Older adults with remitted major depressive disorder showed a slowing of cognitive decline when treated with a combination of cognitive remediation and transcranial direct current stimulation over a median follow-up of nearly four years, according to a recent study.
A randomized clinical trial assessed the efficacy of cognitive remediation (CR) combined with transcranial direct current stimulation (tDCS) in slowing cognitive decline among older adults with remitted major depressive disorder (rMDD) and mild cognitive impairment (MCI). The study enrolled 375 participants aged 60 years and older, with a median follow-up duration of 48.3 months.
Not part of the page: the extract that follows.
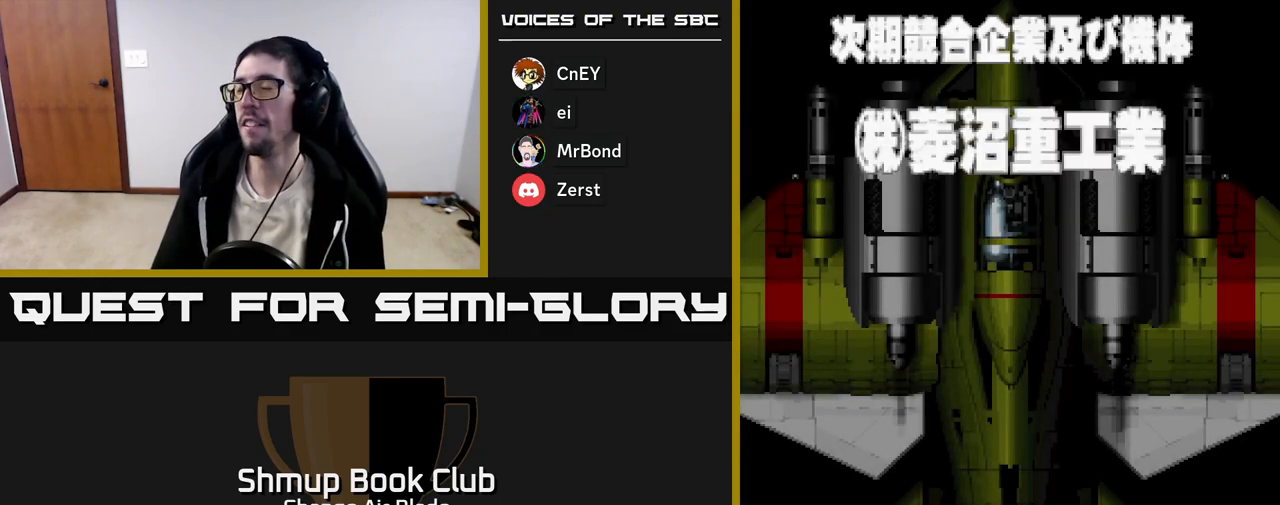
{"buttons": [], "left_stick": "center", "right_stick": "center", "events": [[100, "A", "down"], [150, "A", "up"], [300, "START", "down"], [467, "START", "up"]]}
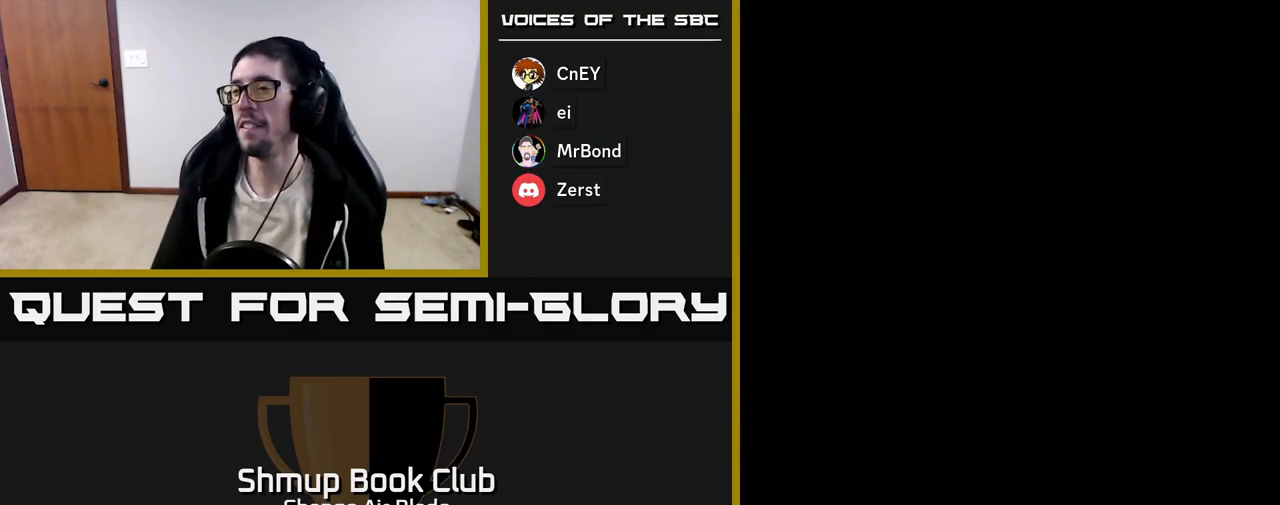
{"buttons": [], "left_stick": "center", "right_stick": "center", "events": []}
Published in JAMA Psychiatry, the results indicated that participants receiving active CR plus tDCS experienced a statistically significant reduction in cognitive decline compared to those receiving sham treatments. At the 60-month follow-up, the adjusted z score difference was 0.21 (95% confidence interval [CI], 0.07 to 0.35; P = .006). The effects were more prominent in the rMDD group, showing improvements in executive function (P = .04) and verbal memory (P = .02). Conversely, the intervention demonstrated a weaker impact on participants with MCI alone, with a hazard ratio for progression to dementia of 0.66 (95% CI, 0.40 to 1.08; P = .10).
These findings indicate that CR and tDCS may be effective in slowing cognitive decline in older adults at risk, particularly those with rMDD. Targeting the prefrontal cortex may influence neuroplasticity, highlighting the need for additional research to assess the long-term effects and interactions between cognitive training and brain stimulation therapies.
Full disclosures can be found in the published study.